Typical applications are found in nanotechnology research and in particular the highly relevant fields of nano-photonics and nano-optics. In life science and materials research, SNOM allows the optical detection of the most miniscule surface structures of transparent as well as opaque samples. Using combinations with fluorescence techniques, even single-molecule detection can be easily achieved.

WITec’s Scanning Near-field Optical Microscope with Unique Cantilever Technique

With featured SNOM objectives and unique cantilever SNOM sensors, imaging beyond the diffraction limit is accomplished quickly and effortlessly with the WITec SNOM microscopes:

All WITec SNOM microscopes are equipped with unique, patented, high-quality micro-fabricated SNOM sensors, consisting of a silicon cantilever with a hollow aluminum pyramid as a tip. The SNOM aperture is at the apex of the pyramid. The laser light used for optical imaging is focused into the backside of the hollow tip and then onto the sample. Due to the wide opening angle of the hollow pyramid, the transmission coefficient is much higher than that of fiber probes of the same diameter. An established and proven method of mass-production enables tips with apertures of varying size to be specified according to customers’ individual requirements. Cantilever SNOM sensors are, unlike fiber tips, very robust and flexible in the z-direction and allow the beam deflection technique to precisely control the tip-sample distance.

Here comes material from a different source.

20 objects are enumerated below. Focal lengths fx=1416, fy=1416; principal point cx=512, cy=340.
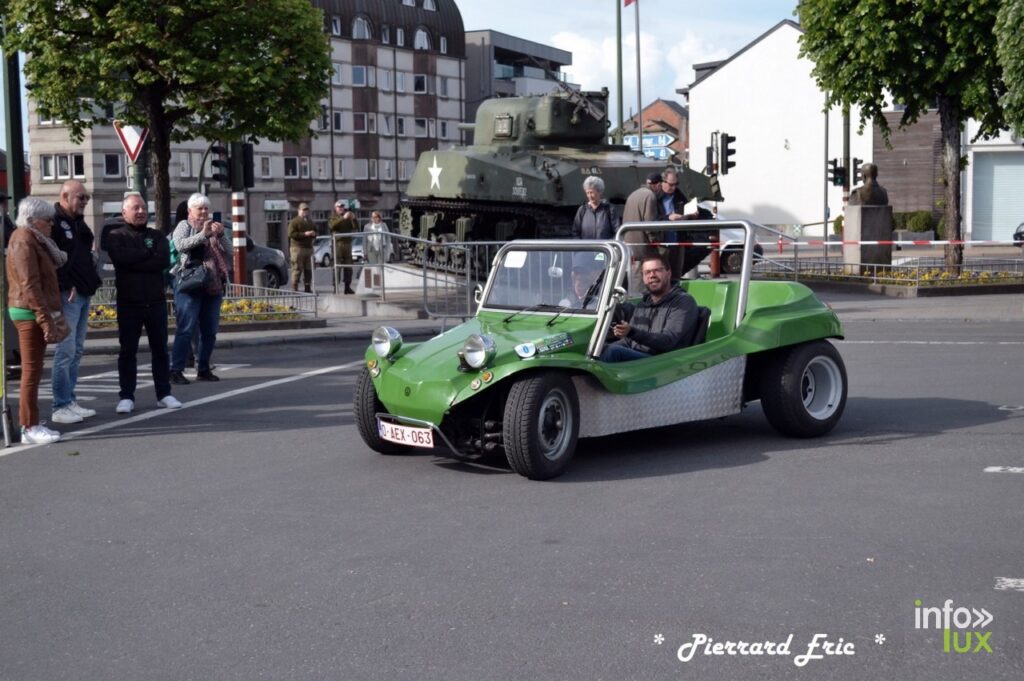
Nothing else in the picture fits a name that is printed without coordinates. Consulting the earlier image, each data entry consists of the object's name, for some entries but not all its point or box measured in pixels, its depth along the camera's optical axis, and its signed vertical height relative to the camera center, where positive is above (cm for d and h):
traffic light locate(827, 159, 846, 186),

All of these innovative characteristics make the handling of probes during near-field microscopy very easy and user-friendly for the most reliable optical imaging available beyond the diffraction limit.

WITec SNOM Beam Path
Beam path. 01 Laser. 02 Optical fiber. 03 Cantilever SNOM sensor. 04 Flip mirror. 05 Optical fiber. 06 Detector. 07 Highly sensitive video camera. 08 White light LED for Köhler illumination. 09 Color video camera. 10 Connector for signal pick-up in reflection. 11 Fiber connector for beam deflection laser. 12 Segmented photo diode.
WITec's unique SNOM cantilever technique
WITec's unique SNOM cantilever technique. [A] Video camera top view of SNOM sensor and sample. [B] Side view of cantilever pyramid. [C] SEM image of SNOM sensors. [D] EM image of aperture at the apex of the pyramid. [E] SNOM cantilever wafer.

Correlative SNOM Analyzing Techniques Provided By WITec

The modular design of the WITec systems allows to combine various imaging techniques such as Raman imaging, fluorescence, luminescence, atomic force microscopy (AFM), and near-field microscopy (SNOM or NSOM) and in one single instrument for a more comprehensive sample analysis. Switching between the different modes is simply done by rotating the microscope turret.

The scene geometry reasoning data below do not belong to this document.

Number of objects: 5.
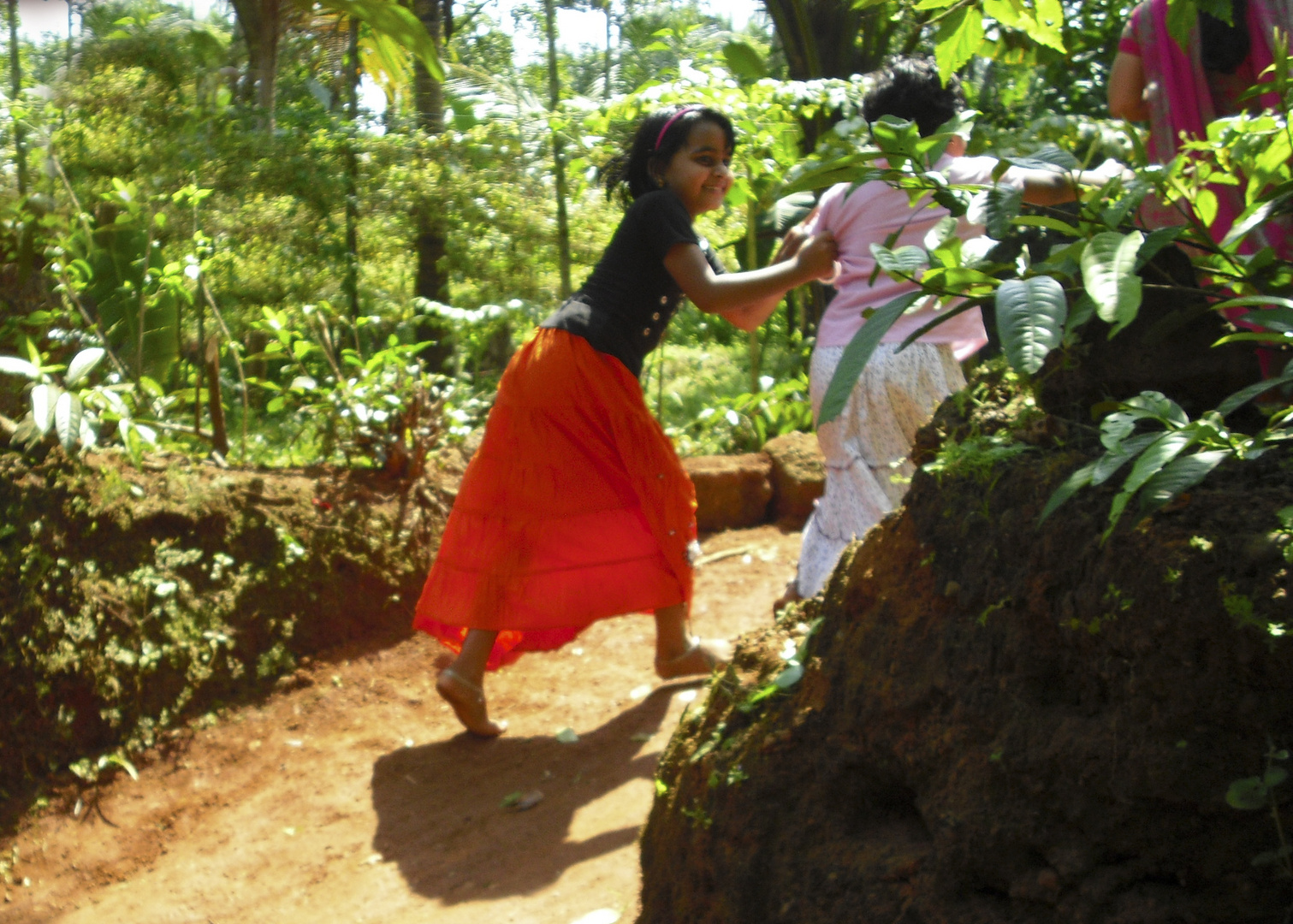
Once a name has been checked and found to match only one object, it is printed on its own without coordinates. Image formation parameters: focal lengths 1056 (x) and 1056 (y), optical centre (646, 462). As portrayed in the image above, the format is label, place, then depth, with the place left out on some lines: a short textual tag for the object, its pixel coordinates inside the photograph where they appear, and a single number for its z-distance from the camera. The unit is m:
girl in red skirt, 3.01
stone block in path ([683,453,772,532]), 5.05
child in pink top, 2.98
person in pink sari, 2.57
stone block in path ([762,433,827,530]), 5.09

Nearfield Raman Working Principle

Near-field Raman Imaging

Near-field Raman imaging is an exceptional microscopy technique which links chemical Raman information to high-resolution Scanning Near-field Optical Microscopy (SNOM). Thus near-field Raman allows for the acquisition of complete high-resolution confocal Raman images. Typically, lateral resolutions of below 100 nm can be achieved.

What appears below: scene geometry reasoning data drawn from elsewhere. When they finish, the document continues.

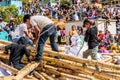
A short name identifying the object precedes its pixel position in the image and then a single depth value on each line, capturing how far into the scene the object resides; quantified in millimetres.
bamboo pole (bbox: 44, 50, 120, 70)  9266
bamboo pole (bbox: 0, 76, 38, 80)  8881
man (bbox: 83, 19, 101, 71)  10703
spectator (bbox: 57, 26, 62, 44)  22425
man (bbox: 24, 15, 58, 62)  9805
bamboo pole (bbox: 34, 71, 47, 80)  9523
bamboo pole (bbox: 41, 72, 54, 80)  9500
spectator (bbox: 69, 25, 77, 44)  17078
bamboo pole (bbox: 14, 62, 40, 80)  8943
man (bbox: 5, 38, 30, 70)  10367
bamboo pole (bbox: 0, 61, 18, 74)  9717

Through the unique combination of a high-throughput spectroscopic system with the cantilever-based SNOM technique of the WITec Raman-SNOM microscope, an unrivaled sensitivity and imaging quality can be provided by a single microscope setup.

The Principle

The excitation laser light is focused through the SNOM-tip resulting in a “near-field” (evanescent field) on the far side of the aperture. While the sample is moved on a piezo-driven scan stage, the transmitted light is spectroscopically detected point-by-point and line-by-line in order to generate a hyperspectral Raman image. The optical resolution of the transmitted light is thereby only limited by the diameter of the aperture (< 100 nm). Using a beam deflection setup as in AFM contact mode, it is ensured that the cantilever is always in contact with the sample. In addition the topography can be recorded simultaneously to the measurement.